The CMIA kit used to measure anti-spike IgG, for 2BNT162b2 + 1mRNA-1273 immunogenicity assessment, provides values up to 5680 BAU/mL. Values above that threshold were set as equal to the threshold; thus, the data for this variable were right censored. To address this, and given the longitudinal nature of our data, a random effects Tobit model was used to determine factors related to anti-S-RBD IgG antibodies. Regression models were constructed using anti-S-RBD IgG post-booster as the dependent variable. All clinically relevant variables with biological plausibility previously identified through literature search were included as independent variables. Two models were constructed, a bivariate model and a multivariate reduced model with the minimum number of independent variables that best suited the data, using a 0.2 significance level for variable removal from the model 32. The multivariate model was used to adjust for confounders and detect effect modifiers. All possible interactions between the variables of interest were explored; however, these were not included in the final model as they were not statistically significant.
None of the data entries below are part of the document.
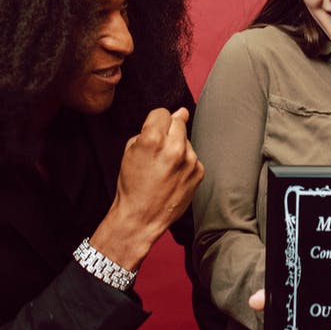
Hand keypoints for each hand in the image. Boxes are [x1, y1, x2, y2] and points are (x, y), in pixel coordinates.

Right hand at [91, 107, 204, 268]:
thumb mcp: (131, 150)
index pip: (162, 112)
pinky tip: (172, 175)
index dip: (154, 122)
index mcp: (153, 139)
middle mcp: (175, 148)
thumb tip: (181, 112)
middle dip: (168, 131)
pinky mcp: (199, 172)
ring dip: (177, 147)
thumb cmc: (132, 184)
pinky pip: (193, 156)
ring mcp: (190, 161)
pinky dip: (184, 162)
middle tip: (157, 149)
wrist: (142, 217)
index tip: (151, 133)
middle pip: (178, 122)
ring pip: (186, 140)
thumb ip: (153, 128)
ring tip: (164, 166)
Multicollinearity was assessed using the variance inflation factor (VIF), with a 5.0 cut-off point. Bootstrapping was used to provide more reliable standard errors 33. The random effects used account for autocorrelation that may arise from within cluster dependencies. The quadrature approximation used in the random-effect estimators was checked, with no relative differences in the coefficients larger than 0.01%. The normal distribution of raw residuals was confirmed.
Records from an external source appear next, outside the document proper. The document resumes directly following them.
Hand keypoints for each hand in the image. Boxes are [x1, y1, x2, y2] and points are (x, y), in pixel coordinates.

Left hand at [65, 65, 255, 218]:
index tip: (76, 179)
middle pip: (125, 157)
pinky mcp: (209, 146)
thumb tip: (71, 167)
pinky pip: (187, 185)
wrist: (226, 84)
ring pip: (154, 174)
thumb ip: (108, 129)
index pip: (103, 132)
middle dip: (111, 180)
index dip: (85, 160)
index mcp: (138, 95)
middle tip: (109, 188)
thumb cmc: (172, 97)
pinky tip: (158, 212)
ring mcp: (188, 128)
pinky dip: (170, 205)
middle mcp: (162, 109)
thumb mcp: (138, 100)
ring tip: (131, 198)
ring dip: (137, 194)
T-cell responses in participants with 2BNT162b2 + 1mRNA-1273, were compared according to whether they previously had COVID-19. Specifically, CD4 + cells producing IFN-γ, IL-2, and IL-4, and CD8 + cells expressing Granzyme B, IFN-γ, IL-2, and IL-4. Responses were evaluated post-stimulation with three distinct peptide pools (S1, SNMO, and S2 N), and the Mann-Whitney U test was used to assess statistical significance. A P value < 0.05 was considered to indicate statistical significance for all statistical tests. Analysis was performed using Stata SE 17.0 34 and visualized in GraphPad Prism version 9 35.
Ethics statement
The study protocol was approved by the Fundación Santa Fe de Bogotá Ethics Committee (CCEI-12183-2020, and CCEI-13882-2022). This study was conducted in compliance with Act 008430 − 1993 of the Ministry of Health of Colombia, and classifies as minimal-risk research 36. All patients provided their written informed consent and were informed about the Colombian data protection law (1581 of 2012). All research was performed in accordance with relevant guidelines and regulations, and in accordance with the Declaration of Helsinki.